If you haven’t done something to celebrate National Poetry Month, there’s still time.
You can, for instance, take part in the Emily Dickinson marathon reading, which begins at 8 a.m. Friday and continues all day and through most of the night. It will take that long, at least, to read each of the Belle of Amherst’s 1,789 poems — in sequential order.
The all-Emily event is the brainchild of Erika Scheurer, a Dickinson scholar who teaches literature and writing at the University of St. Thomas in St. Paul. But she admits she didn’t originate the idea.
“It’s been done several times back East — and, of course, at Amherst,” Scheurer said. “I’d heard from others in the Dickinson world about how interesting and fun it is.”
A populist model
Scheurer says, however, that her marathon is somewhat different from the typical Dickinson poetry fest, which often features celebrities or scholars reading the poems before an appreciative audience.
“We decided instead to go with a populist model,” Scheurer explained.
That means some of the people who show up will be invited to read whatever the next poem in the sequence happens to be. There will be no stage — just groupings of comfortable chairs.
The marathon begins in the O’Shaughnessy Room at the university’s Frey Library on the St. Paul campus — described by Scheurer as a homey room with a fireplace. After 8 p.m., when the library closes, the marathon will move across the quad to the Koch Commons Fireside Room, which sounds like it’s much the same.
Both locations are on the main St. Paul campus near the intersections of Cleveland and Summit avenues. “We’ll have signs up everywhere (on campus), so people will be able to find us,” Scheurer said.
She expects people to come and go throughout the day and evening. To make sure somebody is always willing to read, Scheurer recruited more than 80 “ringers” who agreed to be present at specific times — “two per hour, minimum,” she said.

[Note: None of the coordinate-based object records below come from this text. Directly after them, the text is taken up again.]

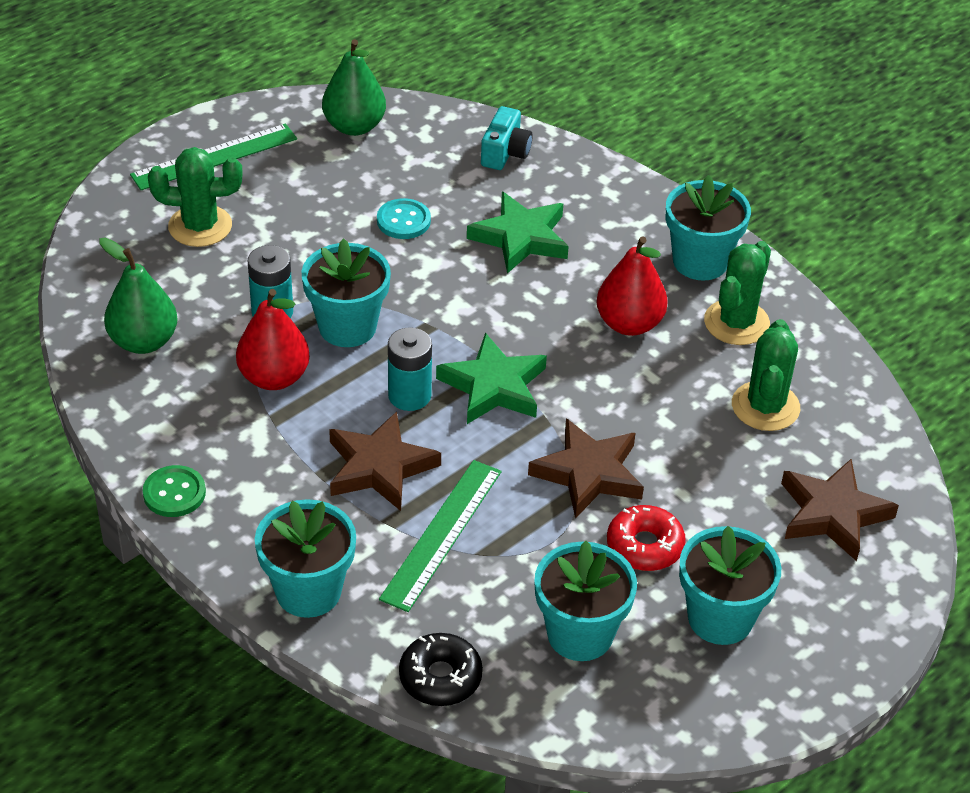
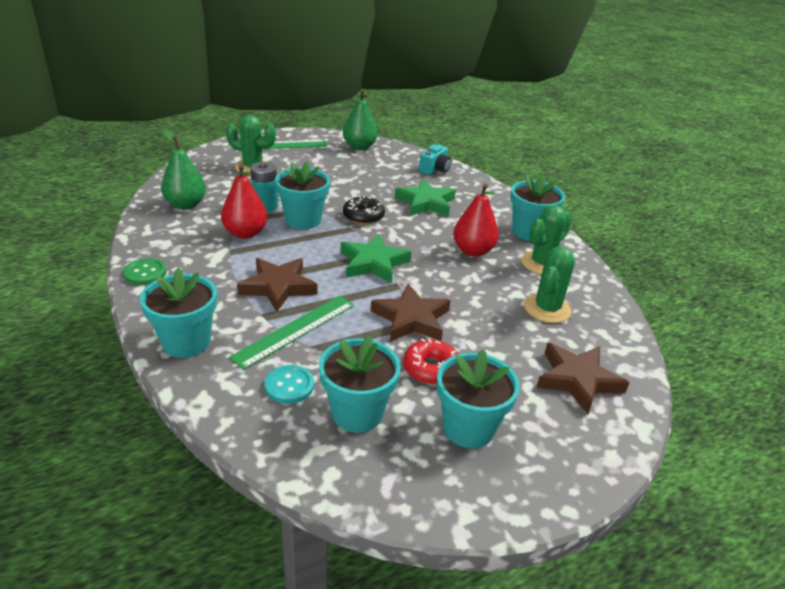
camera: 15 degrees right, 10 degrees down
(403, 221) = (363, 184): turquoise button -> turquoise button (289, 386)
(409, 396) = (319, 257): turquoise battery -> none
(440, 677) = (239, 416): black donut -> black donut (363, 216)

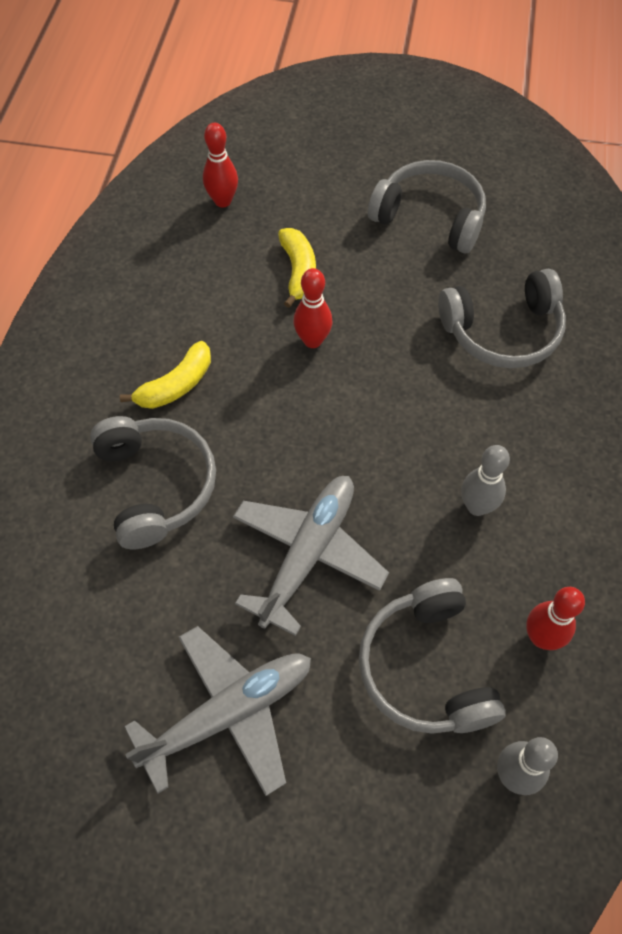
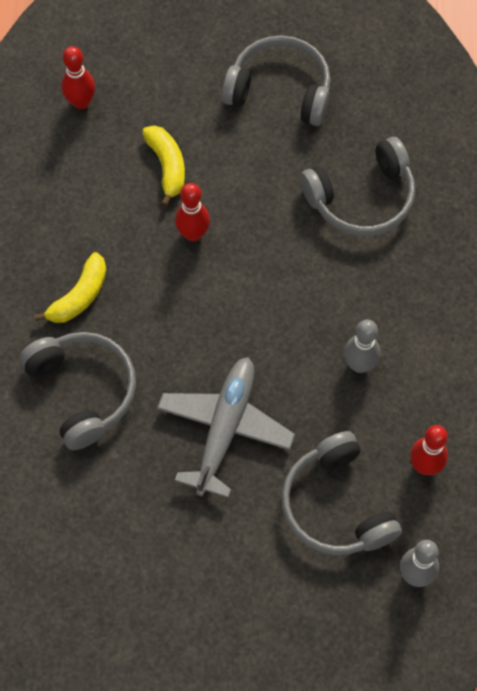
camera: 10 degrees left, 5 degrees up
(229, 713) = (186, 567): grey plane -> none

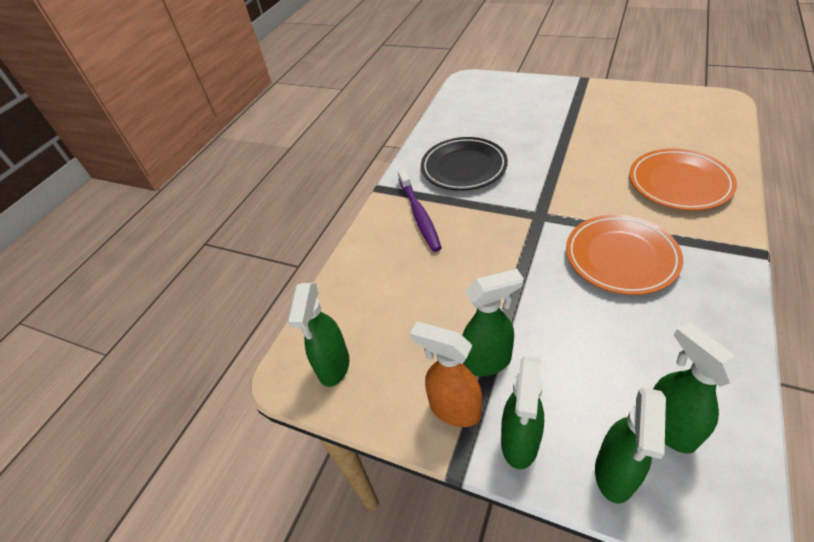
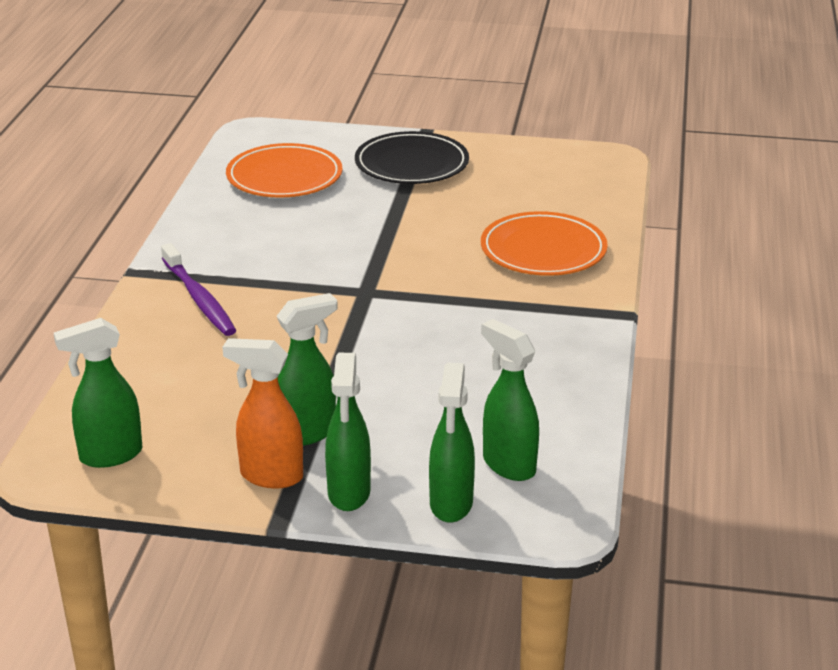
camera: 20 degrees left, 15 degrees down
(334, 367) = (110, 455): green spray bottle -> green spray bottle turned 75 degrees clockwise
(463, 167) = (257, 242): black plate -> black plate (411, 164)
(621, 257) = (467, 327): orange plate -> orange plate (284, 177)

But she thinks plenty of willing readers will show up.
“They won’t have to bring anything,” Scheurer added. “Common Good Books donated 10 volumes of Ralph W. Franklin’s ‘The Poems of Emily Dickinson,’ so we’re covered.”
Are there really that many Emily Dickinson fans around here? Apparently so.
Back in 2000, for example, the Emily Dickinson International Society held its annual meeting in St. Paul, largely because two of its most ardent members lived here — Scheurer and Eleanor Heginbotham, then a professor at Concordia University. Heginbotham, who retired a few years ago and moved to the Washington, D.C., area, is coming back for the marathon.
“Back then, Ellie did most of the work for the society meeting,” Scheurer said. “We (in the local Dickinson community) have really missed her since she retired, so we’re thrilled she decided to come back for our event.”
The apparent local popularity of Dickinson (1830-1886) begs the question: Are we Minnesotans preoccupied by such subjects as death and immortality?
“She wrote about a lot more than that,” Scheurer said. “She wrote about love, lust, books and about every possible mental state you can imagine — even seasonal affective disorder: ‘There’s a certain slant of light on winter afternoons.’ We know all about that around here.”
Friday’s marathon won’t be entirely poetic. Those who want to take a break can don earphones and watch a continuous showing of “The Belle of Amherst,” the 1976 film version of the stage play with Julie Harris portraying Dickinson.
Students from Scheurer’s senior-student seminar on Dickinson also are putting up imaginative displays. One, for instance, lets you “Create Your Own Dickinson Poem” from sliced-up lines of poetry.
What will be the response, Scheurer was asked, if someone shows up and insists on reading a poem by, say, Henry Wadsworth Longfellow?
“I never thought of that,” Scheurer replied. “Somehow, I don’t think that will happen. But if it does, we’re a democratic bunch.”
What: Emily Dickinson marathon reading
When: starting at 8 a.m. Friday, April 25
Where: University of St. Thomas. Event runs from 8 a.m.-8 p.m. at Frey Library, then moves to Koch Commons until midnight — both buildings near Cleveland and Summit avenues, St. Paul.